— Task details —
Retype the entire listing, keeping every word as it is.
===== Provided information
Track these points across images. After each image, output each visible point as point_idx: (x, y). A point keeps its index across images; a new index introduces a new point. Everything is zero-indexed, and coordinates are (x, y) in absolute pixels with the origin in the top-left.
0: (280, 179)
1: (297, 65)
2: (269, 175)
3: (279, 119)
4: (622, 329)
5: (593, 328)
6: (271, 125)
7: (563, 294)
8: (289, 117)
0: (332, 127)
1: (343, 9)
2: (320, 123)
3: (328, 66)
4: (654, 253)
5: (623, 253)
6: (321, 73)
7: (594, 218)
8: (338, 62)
==========
— Response below —
Track these points across images. After each image, output each visible point as point_idx: (x, y). A point keeps its index across images; a new index introduces a new point. Everything is zero-indexed, and coordinates are (x, y) in absolute pixels with the origin in the top-left.
0: (280, 179)
1: (297, 65)
2: (269, 175)
3: (279, 119)
4: (622, 329)
5: (593, 328)
6: (271, 125)
7: (563, 294)
8: (289, 117)
0: (332, 127)
1: (343, 9)
2: (320, 123)
3: (328, 66)
4: (654, 253)
5: (623, 253)
6: (321, 73)
7: (594, 218)
8: (338, 62)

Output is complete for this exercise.